It seems as if Annie Leibovitz’s Pirelli revolution has stuck.
The Pirelli Calendar ― generally a model-filled item given to VIP customers of the Italian tire company along with politicians, royalty and other influential persons each year ― has made its 2017 debut, and appears to follow in the footsteps of Leibovitz’s progressive and hugely deviational 2016 edition.
Instead of models, German fashion photographer Peter Lindbergh chose actresses who he says have played an important role in his life. They are: Jessica Chastain, Penelope Cruz, Nicole Kidman, Rooney Mara, Helen Mirren, Julianne Moore, Lupita Nyong’o, Charlotte Rampling, Lea Seydoux, Uma Thurman, Alicia Vikander, Kate Winslet, Robin Wright, Zhang Ziyi and one non-actress, Anastasia Ignatova, the professor of political theory at the Moscow State University of International Relations.

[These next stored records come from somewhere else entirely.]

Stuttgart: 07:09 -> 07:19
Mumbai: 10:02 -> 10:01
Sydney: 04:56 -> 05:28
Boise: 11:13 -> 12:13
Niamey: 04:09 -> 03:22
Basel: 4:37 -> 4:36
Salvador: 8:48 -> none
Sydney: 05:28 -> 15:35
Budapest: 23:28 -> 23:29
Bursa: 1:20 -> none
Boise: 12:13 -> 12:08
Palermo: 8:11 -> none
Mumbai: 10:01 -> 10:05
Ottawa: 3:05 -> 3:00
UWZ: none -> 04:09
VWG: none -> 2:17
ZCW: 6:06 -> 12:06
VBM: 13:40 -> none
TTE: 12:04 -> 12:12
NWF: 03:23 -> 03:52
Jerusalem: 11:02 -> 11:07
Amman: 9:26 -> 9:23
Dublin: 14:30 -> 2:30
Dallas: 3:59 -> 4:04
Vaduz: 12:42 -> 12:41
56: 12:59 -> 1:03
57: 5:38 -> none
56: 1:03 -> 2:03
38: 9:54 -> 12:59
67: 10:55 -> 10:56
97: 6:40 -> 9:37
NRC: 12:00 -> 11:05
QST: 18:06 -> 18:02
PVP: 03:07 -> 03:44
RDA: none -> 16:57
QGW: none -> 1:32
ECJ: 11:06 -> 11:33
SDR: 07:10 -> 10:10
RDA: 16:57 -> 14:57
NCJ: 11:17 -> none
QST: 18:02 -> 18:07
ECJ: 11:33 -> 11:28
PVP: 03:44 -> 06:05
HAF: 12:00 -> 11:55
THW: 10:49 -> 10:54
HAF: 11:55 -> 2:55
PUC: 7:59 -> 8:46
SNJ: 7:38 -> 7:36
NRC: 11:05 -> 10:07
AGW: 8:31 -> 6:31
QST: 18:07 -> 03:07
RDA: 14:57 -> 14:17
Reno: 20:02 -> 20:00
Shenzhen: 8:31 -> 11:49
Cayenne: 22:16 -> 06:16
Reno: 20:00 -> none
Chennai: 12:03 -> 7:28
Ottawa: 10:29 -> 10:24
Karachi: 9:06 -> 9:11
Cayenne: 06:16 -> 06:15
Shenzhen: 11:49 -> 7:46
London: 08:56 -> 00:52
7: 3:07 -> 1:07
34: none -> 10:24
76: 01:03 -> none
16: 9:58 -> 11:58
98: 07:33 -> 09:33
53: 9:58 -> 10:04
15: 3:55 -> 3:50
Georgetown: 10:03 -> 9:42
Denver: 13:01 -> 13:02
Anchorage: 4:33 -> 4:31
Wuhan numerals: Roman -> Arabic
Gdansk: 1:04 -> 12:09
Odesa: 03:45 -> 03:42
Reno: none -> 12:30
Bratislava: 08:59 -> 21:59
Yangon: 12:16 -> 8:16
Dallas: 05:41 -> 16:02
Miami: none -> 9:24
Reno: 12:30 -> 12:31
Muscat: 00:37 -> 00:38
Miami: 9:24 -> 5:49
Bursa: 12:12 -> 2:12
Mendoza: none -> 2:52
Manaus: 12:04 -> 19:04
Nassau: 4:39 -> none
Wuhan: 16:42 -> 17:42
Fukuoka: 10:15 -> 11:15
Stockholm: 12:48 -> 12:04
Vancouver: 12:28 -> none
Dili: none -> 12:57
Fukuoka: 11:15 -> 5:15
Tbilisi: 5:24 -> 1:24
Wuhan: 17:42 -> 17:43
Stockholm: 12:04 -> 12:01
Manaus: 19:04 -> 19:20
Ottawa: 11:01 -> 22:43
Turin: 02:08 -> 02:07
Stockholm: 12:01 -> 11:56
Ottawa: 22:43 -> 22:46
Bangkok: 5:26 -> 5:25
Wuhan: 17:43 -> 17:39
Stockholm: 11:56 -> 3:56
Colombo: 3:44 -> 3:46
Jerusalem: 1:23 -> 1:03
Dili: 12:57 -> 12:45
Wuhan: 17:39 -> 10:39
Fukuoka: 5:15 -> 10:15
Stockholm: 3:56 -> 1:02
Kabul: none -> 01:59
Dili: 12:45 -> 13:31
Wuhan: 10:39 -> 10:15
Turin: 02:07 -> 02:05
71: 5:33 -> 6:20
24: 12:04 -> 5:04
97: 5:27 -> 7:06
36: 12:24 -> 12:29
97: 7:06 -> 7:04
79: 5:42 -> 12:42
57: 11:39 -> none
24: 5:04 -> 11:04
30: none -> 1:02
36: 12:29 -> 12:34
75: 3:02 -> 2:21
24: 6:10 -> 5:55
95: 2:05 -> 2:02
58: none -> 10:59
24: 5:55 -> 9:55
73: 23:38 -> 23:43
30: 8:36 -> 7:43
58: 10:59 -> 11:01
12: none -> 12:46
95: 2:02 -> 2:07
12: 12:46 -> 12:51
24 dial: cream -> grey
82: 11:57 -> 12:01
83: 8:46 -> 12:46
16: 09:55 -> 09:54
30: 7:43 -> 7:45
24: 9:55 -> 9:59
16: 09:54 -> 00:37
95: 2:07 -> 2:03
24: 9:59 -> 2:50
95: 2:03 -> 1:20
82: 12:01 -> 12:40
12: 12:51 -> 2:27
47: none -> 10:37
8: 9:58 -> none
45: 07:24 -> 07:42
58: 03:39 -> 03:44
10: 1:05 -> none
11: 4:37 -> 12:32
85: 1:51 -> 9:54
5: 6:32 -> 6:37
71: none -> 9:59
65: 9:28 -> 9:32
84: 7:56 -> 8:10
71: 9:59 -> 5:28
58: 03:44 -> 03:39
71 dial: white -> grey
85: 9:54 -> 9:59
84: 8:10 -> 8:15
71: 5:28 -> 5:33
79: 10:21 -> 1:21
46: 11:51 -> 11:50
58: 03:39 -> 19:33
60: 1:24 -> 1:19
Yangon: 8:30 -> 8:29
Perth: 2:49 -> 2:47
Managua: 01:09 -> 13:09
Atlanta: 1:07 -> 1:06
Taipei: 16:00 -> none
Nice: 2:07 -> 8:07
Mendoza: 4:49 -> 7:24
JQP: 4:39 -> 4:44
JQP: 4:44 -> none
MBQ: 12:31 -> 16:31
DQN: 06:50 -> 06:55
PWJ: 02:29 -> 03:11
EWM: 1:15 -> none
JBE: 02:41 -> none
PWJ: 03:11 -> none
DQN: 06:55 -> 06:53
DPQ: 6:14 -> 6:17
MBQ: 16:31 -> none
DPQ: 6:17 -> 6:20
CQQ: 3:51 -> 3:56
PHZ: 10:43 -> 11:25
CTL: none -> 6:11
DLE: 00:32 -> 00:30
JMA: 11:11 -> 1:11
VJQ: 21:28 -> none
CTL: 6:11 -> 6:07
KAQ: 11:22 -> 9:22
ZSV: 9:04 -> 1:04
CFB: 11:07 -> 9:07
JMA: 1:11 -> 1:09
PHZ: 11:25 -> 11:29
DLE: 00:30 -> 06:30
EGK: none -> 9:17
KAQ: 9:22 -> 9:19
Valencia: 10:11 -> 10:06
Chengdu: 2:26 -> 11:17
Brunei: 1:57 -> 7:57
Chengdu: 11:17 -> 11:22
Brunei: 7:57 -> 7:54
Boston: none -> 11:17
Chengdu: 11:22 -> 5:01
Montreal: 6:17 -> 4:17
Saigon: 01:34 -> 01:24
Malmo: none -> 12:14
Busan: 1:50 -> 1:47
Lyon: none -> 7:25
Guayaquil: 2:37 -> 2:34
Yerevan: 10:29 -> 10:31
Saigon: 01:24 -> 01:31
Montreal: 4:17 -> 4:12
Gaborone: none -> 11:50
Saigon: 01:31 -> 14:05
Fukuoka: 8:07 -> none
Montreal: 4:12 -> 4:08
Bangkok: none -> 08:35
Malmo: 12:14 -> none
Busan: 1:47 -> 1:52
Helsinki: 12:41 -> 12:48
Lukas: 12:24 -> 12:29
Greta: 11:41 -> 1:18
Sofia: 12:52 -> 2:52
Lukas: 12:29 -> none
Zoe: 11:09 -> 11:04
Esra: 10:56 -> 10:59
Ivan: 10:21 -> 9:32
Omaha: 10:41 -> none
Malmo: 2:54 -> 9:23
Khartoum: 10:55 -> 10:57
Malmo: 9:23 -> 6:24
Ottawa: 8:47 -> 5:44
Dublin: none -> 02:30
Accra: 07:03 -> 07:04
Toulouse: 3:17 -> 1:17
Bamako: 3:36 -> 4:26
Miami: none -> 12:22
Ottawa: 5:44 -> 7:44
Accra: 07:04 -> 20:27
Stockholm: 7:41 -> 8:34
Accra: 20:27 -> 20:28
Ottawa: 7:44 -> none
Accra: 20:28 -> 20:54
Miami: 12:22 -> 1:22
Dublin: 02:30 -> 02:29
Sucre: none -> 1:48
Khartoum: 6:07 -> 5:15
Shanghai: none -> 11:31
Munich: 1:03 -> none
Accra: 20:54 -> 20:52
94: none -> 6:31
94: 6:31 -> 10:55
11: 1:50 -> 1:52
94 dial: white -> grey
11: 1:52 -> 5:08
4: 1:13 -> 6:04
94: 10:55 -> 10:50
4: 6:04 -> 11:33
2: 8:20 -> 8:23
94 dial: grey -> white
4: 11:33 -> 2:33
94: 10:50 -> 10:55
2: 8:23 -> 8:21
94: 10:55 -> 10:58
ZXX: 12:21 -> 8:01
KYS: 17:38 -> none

Although the calendar is manufactured as a splashy advertisement for Pirelli, photographers have recently started using it to comment on women in media. Like Leibovitz’s subjects, Lindbergh’s are captured in black and white, simply clothed.
“In a time when women are represented in the media and everywhere else as ambassadors of perfection and youth, I thought it was important to remind everyone that there is a different beauty, more real and truthful and not manipulated by commercial or any other interests, a beauty which speaks about individuality, courage to be yourself and your own private sensibility,” the photographer said in a statement.
For many years, the tire company stuck to featuring nude or nearly nude women (think Kate Moss, Gisele Bündchen and Naomi Campbell) posed as if in homage to ‘50s pinups in the calendar it’s produced on and off since 1964.
Last year’s edition sparked discussion for its radical tonal shift. Instead of choosing women for their beauty, Leibovitz selected her female subjects based on their achievements, such as the New York Museum of Modern Art’s 77-year-old President Emerita Agnes Gund and 65-year-old author Fran Lebowitz. With a few exceptions ― including Amy Schumer, who was jokingly positioned as if she didn’t get the memo ― last year’s subjects stayed clothed, channeling a sense of optimism reflected in “the first credible woman presidential candidate” and increasing numbers of leading female characters in entertainment, an advertising executive told The New York Times.
At the time, it wasn’t clear whether Leibovitz’s message would continue in subsequent years.
But Lindbergh has made for a good follow-up. In his career as a fashion photographer, he is known for capturing his (mainly female) subjects naturally and with cinematic flair.
“I must say, there is only one way for the future, and this is to define women as strong and independent,” he told Interview magazine in 2014.
The 40 images in the Pirelli calendar were taken in Berlin, Los Angeles, New York, London and a beach in France ― but to see them in their entirety, it appears you’ll still have to befriend some royalty.